Section 80D provides a deduction on health insurance premiums paid for self, spouse, children, and parents. The deduction limit is Rs. 25,000 for self and family and an additional Rs. 25,000 for parents — rising to Rs. 50,000 if parents are senior citizens. Preventive health check-up costs of up to Rs. 5,000 are also covered within this limit.

Section 10

Section 10 lists income that is fully or partially exempt from tax. Common exemptions include HRA for salaried employees in rented accommodation, LTA for domestic travel, gratuity received on retirement or resignation, and various government allowances. These exemptions reduce gross income before tax is computed.

Section 87A

Section 87A provides a tax rebate to resident individual taxpayers with a net taxable income not exceeding Rs. 5,00,000 under the old regime — making their tax liability effectively nil. Under the new tax regime for FY 2025–26, the rebate threshold has been raised to Rs. 7,00,000, providing significant relief to middle-income taxpayers.

Section 24

Section 24 provides deductions on income from house property. The most significant benefit is the deduction of up to Rs. 2,00,000 per year on interest paid on a home loan for a self-occupied property. For let-out properties, there is no upper limit on the interest deduction. This makes Section 24 particularly valuable for home loan borrowers.

Conclusion

Understanding the difference between tax exemptions, deductions, and rebates is not just a matter of compliance — it is a fundamental part of smart financial planning. Exemptions reduce what counts as income, deductions reduce what income is taxed, and rebates reduce the tax itself. Using all three effectively — through HRA claims, Section 80C investments, health insurance, home loan benefits, and Section 87A rebates  can significantly reduce your annual tax outgo and free up more money for savings and wealth creation. Always review your tax-saving strategy at the beginning of each financial year for maximum benefit.

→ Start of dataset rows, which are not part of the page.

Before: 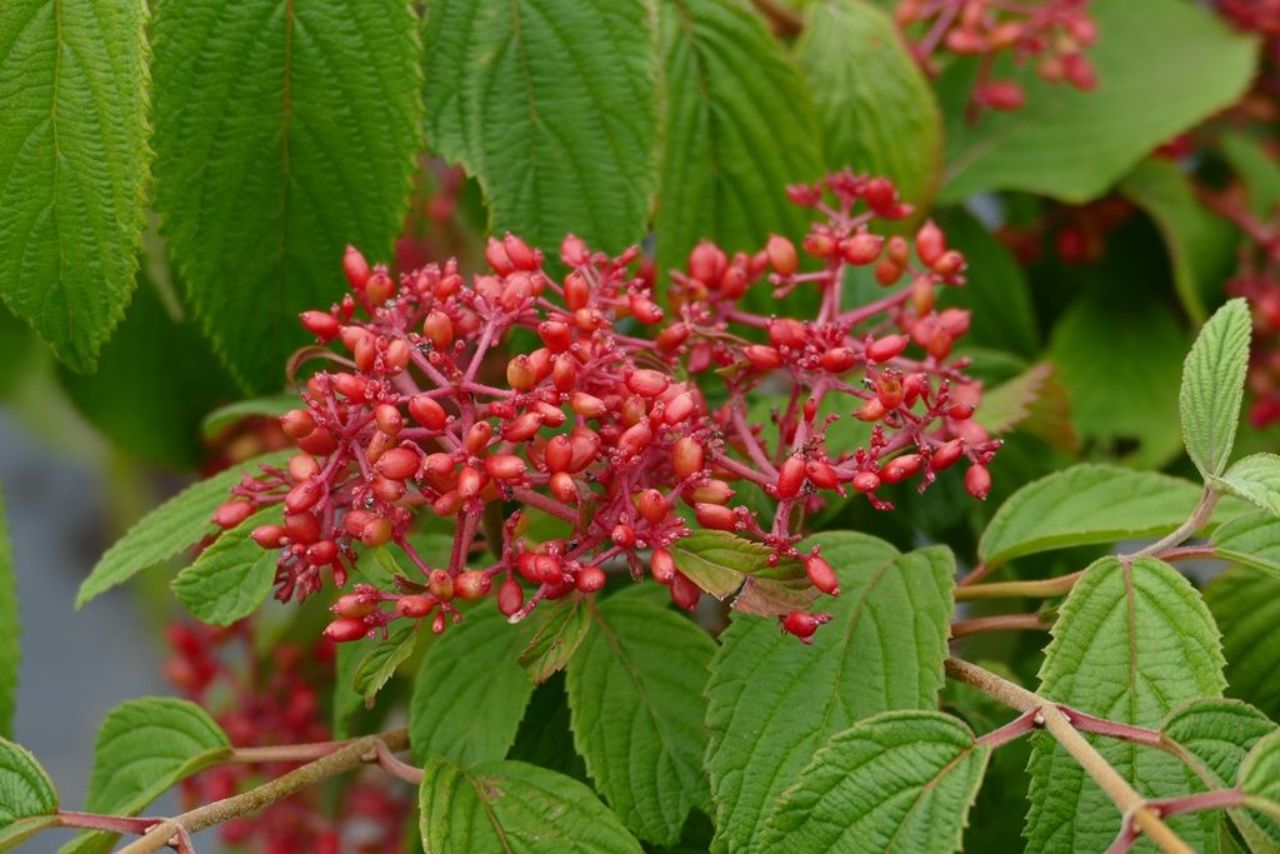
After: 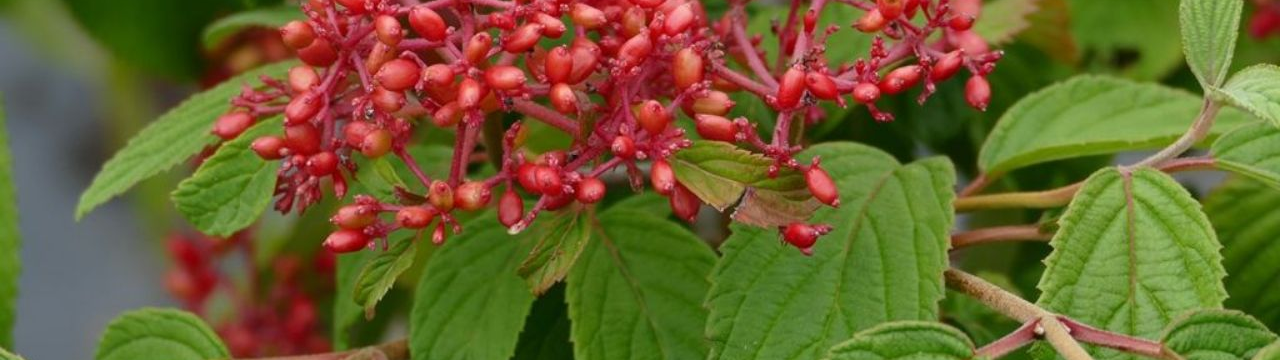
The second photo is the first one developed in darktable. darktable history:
crop: top 45.551%, bottom 12.262%
rotate and perspective: automatic cropping off
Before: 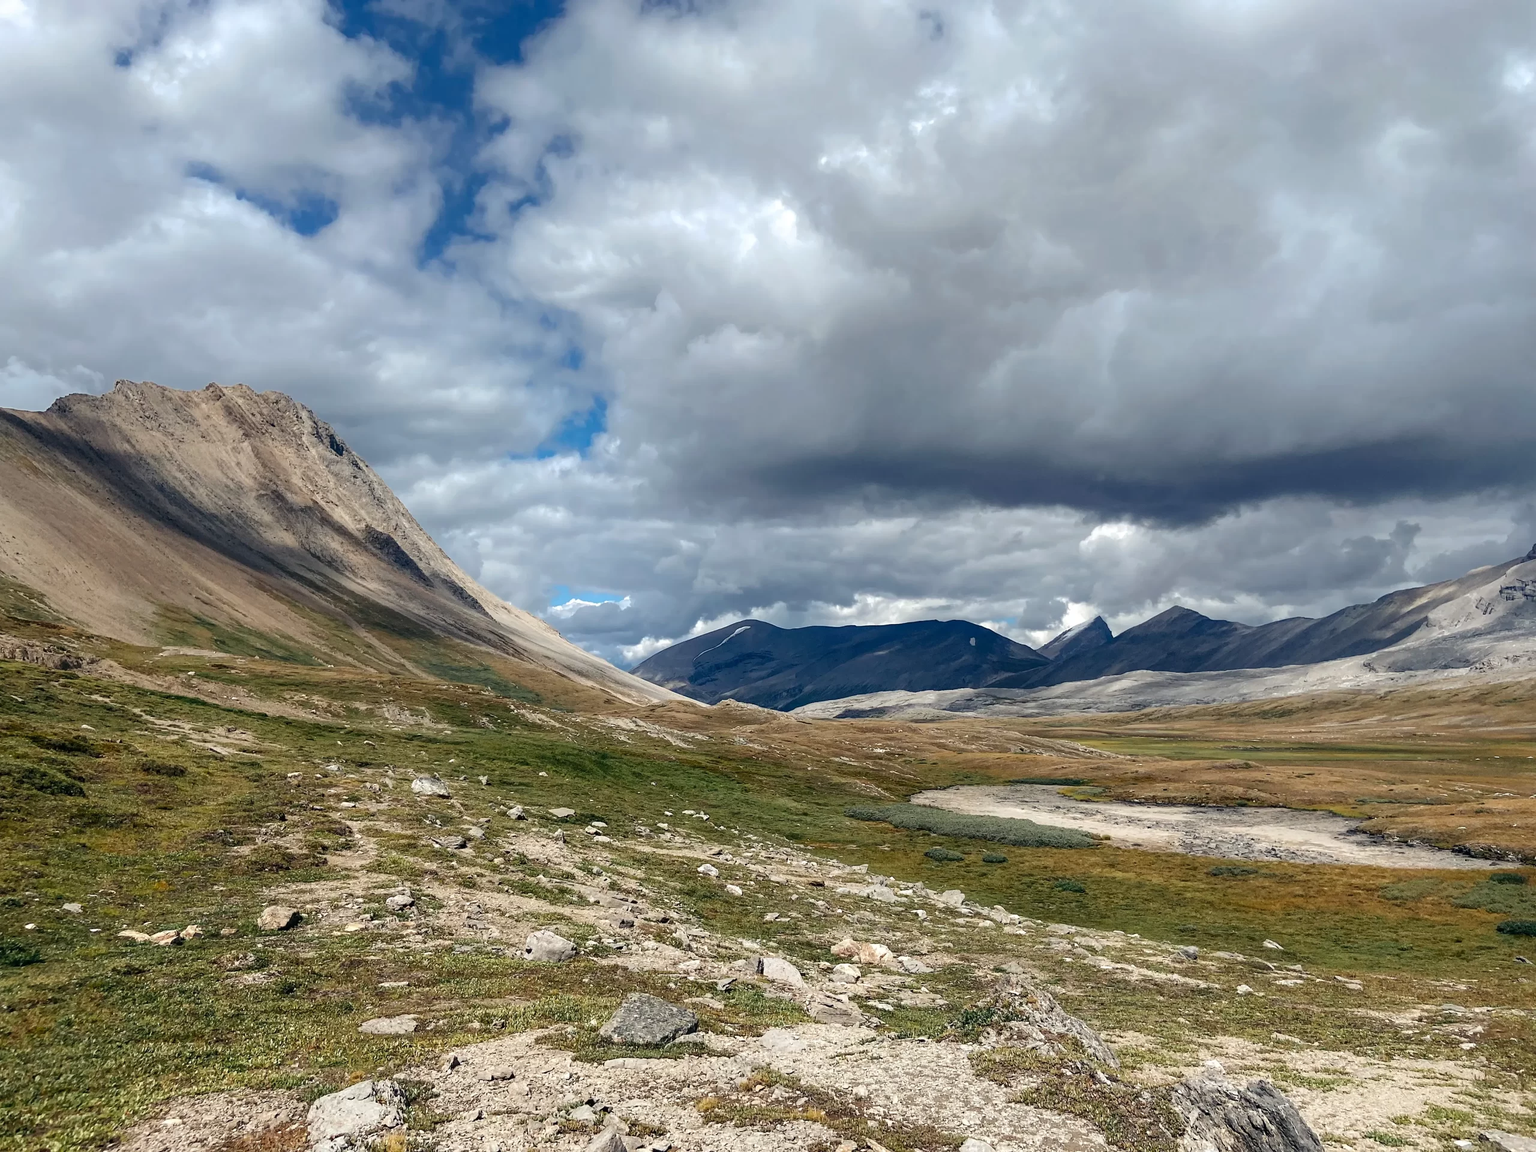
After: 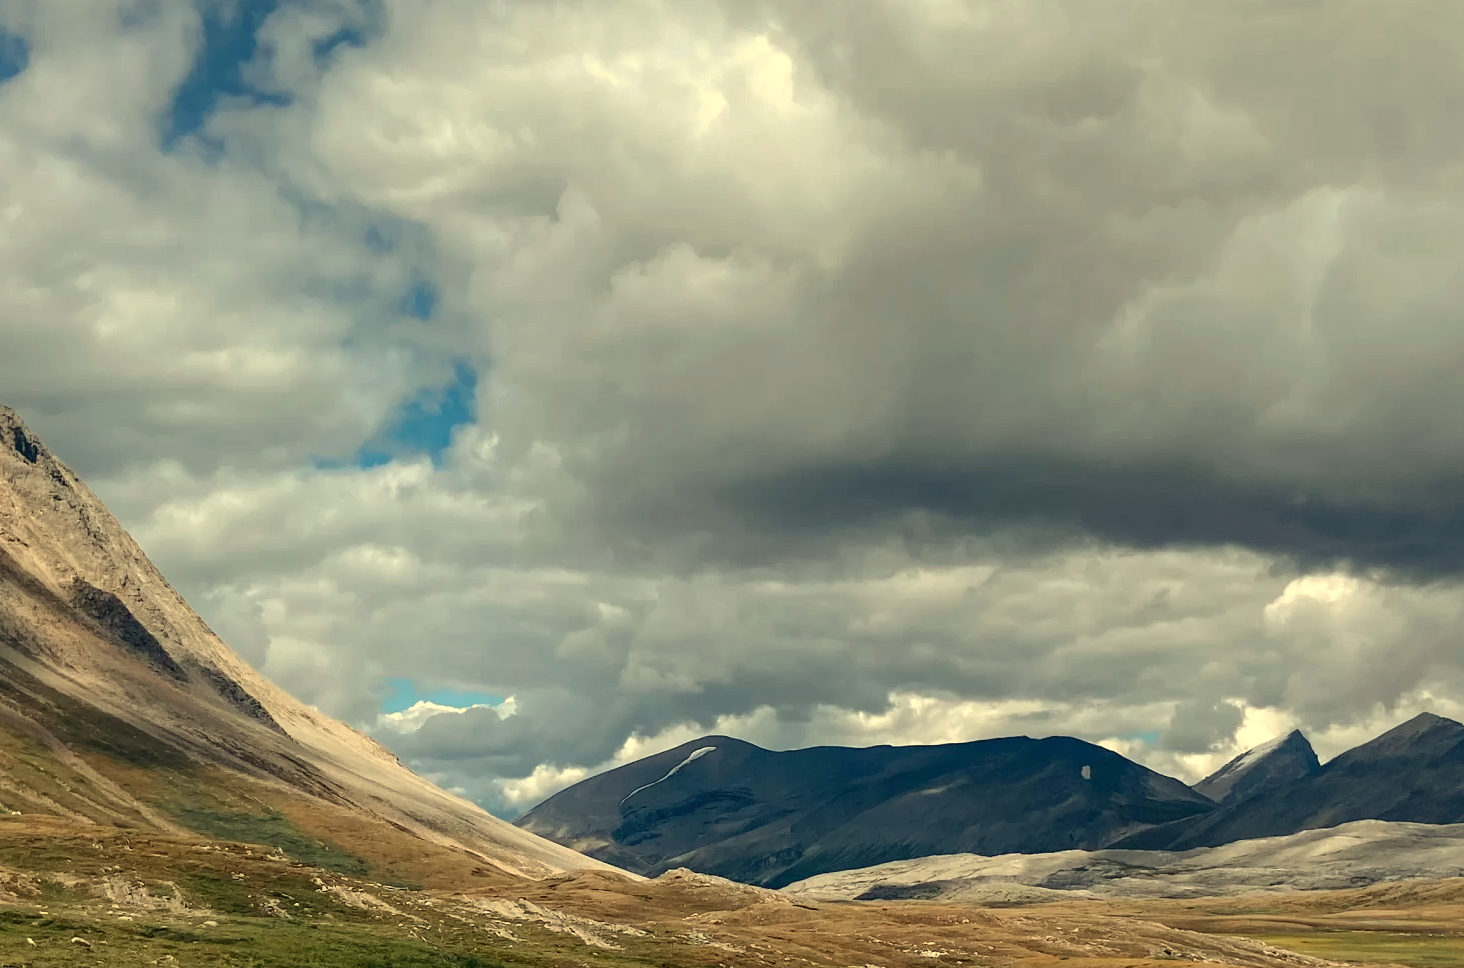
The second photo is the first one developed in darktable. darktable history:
crop: left 20.932%, top 15.471%, right 21.848%, bottom 34.081%
white balance: red 1.08, blue 0.791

Frequently asked questions

What is the tax deduction limit under Section 80C?

Under Section 80C, taxpayers can claim a maximum deduction of Rs. 1.5 lakh per financial year on eligible investments and expenses such as PPF, ELSS, and life insurance premiums.

What is the rebate available under Section 87A for FY 2025–26?

Under the new tax regime for FY 2025–26, a full tax rebate is available for resident individuals with net taxable income up to Rs. 7,00,000, making their tax liability nil.

Can tax exemptions be claimed under the new tax regime?

Most exemptions — including HRA and LTA — are not available under the new tax regime. The new regime offers lower slab rates but forgoes most exemptions and deductions available under the old regime.